Menurutnya, persoalan distribusi BBM bersubsidi harus ditangani dari hulu hingga hilir, mulai dari penerbitan rekomendasi, distribusi BBM, hingga pengawasan di SPBU.


Ia juga menyoroti dugaan keuntungan yang diperoleh oknum tertentu dari praktik pengisian BBM menggunakan jeriken, mulai dari karyawan hingga pelangsir.


Dampaknya, kata Nurwan, masyarakat yang membutuhkan BBM justru terpaksa membeli dari pengecer dengan harga jauh lebih tinggi.


Ia menyebut harga BBM eceran di lapangan bahkan mencapai sekitar Rp15 ribu per liter. Di sejumlah desa, harga tersebut disebut bisa menembus Rp20 ribu per liter.


“Ujung-ujungnya masyarakat yang dirugikan karena harus membeli BBM secara eceran dengan harga yang sangat tinggi, sedangkan mafia menikmati BBM subsidi,” ujarnya.


Nurwan juga mendorong pemerintah memastikan BBM yang dibeli menggunakan jeriken benar-benar sesuai peruntukan dan tidak melebihi batas dalam satu surat rekomendasi.


Ia mengusulkan pembentukan satuan tugas (Satgas) khusus yang melibatkan berbagai unsur terkait untuk mengawasi distribusi BBM bersubsidi di lapangan.


“Kalau dibentuk Satgas, kami mau Satgas itu benar-benar bertanggung jawab, bersih dan tegas. Jangan sampai hanya satu atau dua orang yang bertugas, karena itu rawan terjadi main mata di lokasi,” katanya.


Selain BBM, Nurwan turut menyoroti distribusi LPG 3 kilogram. Ia menduga persoalan serupa juga terjadi dalam penyaluran LPG bersubsidi sehingga masyarakat kesulitan mendapatkan kebutuhan tersebut.


“Bukan cuma BBM, LPG juga tidak jauh berbeda. Bukan langka, tapi memang banyak disalahgunakan tidak sesuai dengan peruntukannya,” ujarnya.
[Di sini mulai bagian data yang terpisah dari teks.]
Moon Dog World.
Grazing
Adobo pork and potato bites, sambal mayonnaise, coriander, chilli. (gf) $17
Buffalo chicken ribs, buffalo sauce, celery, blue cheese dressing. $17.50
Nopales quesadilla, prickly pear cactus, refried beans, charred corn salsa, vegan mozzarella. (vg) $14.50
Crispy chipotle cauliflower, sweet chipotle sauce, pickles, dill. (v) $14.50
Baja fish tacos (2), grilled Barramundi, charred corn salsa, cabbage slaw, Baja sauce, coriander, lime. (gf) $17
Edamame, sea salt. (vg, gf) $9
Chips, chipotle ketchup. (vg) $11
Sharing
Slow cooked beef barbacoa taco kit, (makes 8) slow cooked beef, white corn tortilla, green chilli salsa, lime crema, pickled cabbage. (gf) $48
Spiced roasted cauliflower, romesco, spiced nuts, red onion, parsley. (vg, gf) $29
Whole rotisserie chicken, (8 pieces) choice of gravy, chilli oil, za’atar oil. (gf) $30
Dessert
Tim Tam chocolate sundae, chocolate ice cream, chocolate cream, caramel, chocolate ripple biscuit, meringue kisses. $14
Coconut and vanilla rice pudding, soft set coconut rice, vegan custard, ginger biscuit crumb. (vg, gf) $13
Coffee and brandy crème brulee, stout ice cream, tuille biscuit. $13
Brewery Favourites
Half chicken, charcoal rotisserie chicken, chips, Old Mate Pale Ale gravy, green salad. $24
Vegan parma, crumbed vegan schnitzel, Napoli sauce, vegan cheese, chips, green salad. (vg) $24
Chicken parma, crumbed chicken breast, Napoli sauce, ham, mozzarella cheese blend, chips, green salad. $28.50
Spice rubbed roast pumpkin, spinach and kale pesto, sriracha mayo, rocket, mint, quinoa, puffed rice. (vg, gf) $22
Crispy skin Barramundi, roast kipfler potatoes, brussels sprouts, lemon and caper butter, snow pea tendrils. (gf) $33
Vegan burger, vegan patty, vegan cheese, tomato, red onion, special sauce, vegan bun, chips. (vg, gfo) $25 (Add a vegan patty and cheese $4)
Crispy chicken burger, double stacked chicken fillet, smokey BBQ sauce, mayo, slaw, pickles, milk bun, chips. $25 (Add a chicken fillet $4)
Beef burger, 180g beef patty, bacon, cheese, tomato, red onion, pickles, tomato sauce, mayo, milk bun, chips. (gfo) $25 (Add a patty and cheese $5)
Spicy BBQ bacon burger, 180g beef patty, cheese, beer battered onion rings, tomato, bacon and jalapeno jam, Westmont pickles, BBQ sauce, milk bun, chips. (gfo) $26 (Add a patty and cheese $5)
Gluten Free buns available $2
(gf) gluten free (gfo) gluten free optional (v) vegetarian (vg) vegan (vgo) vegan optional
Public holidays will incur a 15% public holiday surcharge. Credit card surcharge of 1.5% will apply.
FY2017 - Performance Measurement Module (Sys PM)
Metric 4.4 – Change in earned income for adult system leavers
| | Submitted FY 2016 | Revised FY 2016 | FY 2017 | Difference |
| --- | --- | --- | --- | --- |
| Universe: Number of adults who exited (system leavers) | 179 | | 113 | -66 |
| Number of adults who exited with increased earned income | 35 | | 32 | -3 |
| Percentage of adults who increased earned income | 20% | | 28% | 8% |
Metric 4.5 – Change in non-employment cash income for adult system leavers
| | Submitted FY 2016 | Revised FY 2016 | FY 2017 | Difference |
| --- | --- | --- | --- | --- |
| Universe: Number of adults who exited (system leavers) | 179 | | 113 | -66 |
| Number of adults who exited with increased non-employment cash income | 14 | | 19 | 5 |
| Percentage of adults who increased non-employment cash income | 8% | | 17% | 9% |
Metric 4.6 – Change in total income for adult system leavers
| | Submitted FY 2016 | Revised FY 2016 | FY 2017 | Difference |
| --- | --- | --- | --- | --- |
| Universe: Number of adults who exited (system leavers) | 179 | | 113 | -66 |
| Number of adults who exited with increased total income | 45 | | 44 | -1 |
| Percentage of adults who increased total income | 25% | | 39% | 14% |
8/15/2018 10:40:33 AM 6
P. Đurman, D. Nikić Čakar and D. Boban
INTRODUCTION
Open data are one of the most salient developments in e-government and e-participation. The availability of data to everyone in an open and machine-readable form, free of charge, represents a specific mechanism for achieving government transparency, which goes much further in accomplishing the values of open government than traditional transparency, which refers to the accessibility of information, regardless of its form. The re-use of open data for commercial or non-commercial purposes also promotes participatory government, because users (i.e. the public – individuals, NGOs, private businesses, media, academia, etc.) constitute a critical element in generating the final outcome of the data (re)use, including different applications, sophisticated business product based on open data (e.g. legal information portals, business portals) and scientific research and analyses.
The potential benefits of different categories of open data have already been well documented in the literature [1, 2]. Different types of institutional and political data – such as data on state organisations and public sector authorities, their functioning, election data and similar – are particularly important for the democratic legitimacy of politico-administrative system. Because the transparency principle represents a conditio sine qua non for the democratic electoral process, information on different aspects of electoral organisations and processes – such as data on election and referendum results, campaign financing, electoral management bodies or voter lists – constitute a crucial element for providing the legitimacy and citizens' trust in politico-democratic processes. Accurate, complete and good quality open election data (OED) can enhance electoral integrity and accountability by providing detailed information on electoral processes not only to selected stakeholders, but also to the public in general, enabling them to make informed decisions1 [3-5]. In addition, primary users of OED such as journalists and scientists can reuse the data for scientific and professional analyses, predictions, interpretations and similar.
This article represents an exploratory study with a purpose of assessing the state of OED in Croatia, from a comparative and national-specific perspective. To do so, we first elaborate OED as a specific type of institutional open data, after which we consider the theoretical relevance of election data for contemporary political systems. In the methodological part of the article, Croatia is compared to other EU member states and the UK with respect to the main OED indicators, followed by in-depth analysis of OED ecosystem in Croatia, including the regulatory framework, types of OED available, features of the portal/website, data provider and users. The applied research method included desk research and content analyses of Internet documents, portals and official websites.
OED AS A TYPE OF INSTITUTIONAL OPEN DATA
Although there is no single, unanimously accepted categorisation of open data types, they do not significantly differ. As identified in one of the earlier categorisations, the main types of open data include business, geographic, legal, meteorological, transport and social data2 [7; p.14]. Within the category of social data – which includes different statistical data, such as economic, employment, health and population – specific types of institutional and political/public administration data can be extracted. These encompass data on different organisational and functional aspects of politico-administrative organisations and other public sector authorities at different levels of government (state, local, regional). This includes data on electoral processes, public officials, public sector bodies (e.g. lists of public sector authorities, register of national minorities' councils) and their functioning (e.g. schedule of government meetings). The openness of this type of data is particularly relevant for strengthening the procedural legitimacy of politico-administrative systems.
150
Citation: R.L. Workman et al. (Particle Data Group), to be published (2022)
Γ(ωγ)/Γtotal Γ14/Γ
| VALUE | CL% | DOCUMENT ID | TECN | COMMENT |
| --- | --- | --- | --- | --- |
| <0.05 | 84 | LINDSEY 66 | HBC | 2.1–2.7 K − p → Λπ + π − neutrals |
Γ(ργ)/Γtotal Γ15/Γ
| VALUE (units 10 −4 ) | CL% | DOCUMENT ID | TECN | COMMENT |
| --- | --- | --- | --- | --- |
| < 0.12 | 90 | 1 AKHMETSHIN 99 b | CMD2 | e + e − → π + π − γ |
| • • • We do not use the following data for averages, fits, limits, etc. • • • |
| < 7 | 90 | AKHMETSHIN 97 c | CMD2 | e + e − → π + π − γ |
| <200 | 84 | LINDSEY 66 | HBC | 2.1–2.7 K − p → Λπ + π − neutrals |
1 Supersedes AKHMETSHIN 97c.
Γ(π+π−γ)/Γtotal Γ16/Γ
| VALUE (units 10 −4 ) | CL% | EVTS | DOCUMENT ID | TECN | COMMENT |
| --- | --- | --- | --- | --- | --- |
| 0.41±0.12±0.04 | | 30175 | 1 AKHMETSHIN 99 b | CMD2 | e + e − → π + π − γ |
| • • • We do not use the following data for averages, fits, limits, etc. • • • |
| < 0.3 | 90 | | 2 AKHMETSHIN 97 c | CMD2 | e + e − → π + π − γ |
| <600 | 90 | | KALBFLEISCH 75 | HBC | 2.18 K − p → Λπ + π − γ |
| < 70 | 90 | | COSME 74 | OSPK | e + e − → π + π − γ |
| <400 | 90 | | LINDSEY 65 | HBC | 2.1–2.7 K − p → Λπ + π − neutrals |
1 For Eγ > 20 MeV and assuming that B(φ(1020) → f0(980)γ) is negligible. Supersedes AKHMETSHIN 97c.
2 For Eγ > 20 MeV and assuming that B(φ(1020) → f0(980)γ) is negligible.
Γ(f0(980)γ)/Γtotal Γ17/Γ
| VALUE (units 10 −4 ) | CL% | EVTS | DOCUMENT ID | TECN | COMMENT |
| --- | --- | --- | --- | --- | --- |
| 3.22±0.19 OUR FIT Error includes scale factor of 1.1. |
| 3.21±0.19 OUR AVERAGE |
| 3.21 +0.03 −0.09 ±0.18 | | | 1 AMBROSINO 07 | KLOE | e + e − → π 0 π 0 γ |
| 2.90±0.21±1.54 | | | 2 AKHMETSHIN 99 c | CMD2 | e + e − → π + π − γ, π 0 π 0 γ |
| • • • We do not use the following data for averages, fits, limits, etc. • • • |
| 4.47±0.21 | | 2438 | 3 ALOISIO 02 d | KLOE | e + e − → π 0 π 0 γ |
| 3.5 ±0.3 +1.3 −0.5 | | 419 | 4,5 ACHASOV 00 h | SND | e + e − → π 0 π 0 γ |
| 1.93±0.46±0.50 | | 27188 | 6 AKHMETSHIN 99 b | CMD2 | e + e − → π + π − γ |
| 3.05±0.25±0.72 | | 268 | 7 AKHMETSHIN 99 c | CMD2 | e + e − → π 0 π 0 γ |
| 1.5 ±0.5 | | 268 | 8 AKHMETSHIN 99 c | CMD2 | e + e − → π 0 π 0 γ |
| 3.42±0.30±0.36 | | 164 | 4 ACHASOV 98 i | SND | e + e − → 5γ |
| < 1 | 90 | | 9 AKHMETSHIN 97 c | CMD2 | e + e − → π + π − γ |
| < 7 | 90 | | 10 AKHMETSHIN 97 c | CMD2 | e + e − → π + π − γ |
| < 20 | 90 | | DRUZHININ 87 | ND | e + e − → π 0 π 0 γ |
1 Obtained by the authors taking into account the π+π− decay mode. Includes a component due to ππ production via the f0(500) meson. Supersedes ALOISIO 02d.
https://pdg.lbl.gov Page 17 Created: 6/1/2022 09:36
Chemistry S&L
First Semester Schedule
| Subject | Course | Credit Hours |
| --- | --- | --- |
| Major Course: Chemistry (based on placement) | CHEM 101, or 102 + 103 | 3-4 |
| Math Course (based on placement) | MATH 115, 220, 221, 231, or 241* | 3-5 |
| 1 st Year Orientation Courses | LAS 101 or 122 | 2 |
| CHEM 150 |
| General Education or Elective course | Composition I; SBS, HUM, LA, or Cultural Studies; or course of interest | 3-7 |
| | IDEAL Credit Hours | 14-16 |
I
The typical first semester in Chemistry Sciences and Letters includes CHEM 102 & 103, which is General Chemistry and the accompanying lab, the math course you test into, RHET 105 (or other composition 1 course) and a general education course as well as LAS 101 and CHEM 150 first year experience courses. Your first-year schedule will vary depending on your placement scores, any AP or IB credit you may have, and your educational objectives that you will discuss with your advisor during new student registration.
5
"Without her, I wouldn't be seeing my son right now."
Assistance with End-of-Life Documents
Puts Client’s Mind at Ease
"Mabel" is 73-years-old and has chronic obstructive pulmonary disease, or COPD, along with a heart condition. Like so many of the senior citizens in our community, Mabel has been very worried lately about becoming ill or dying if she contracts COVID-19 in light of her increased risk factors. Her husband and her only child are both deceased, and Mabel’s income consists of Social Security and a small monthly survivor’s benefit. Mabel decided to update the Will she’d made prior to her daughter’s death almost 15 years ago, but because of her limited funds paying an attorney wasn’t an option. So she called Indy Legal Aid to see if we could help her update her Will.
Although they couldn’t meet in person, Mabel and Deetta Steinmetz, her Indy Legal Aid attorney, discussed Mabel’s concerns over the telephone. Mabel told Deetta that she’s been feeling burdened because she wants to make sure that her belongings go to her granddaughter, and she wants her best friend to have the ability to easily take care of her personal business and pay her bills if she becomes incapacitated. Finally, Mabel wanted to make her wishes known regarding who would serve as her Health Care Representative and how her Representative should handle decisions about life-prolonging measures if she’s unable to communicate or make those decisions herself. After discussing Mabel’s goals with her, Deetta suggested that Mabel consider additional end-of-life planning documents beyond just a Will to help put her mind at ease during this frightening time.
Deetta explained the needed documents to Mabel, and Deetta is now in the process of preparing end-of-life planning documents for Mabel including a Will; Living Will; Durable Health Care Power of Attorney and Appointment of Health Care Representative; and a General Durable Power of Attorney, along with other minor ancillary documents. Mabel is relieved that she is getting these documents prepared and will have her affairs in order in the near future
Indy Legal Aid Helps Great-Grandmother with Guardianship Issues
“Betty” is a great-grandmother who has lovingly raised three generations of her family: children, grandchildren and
Di akhir penyampaiannya, Nurwan menegaskan bahwa solusi persoalan BBM bersubsidi tidak semestinya hanya dilakukan dengan menambah kuota.


Menurut Wakil Bendahara PKC PMII Sulsel tersebut, pemerintah perlu memperkuat pengawasan dan menindak tegas pihak yang diduga menyalahgunakan BBM bersubsidi agar penyalurannya benar-benar tepat sasaran dan masyarakat tidak terus menjadi pihak yang dirugikan.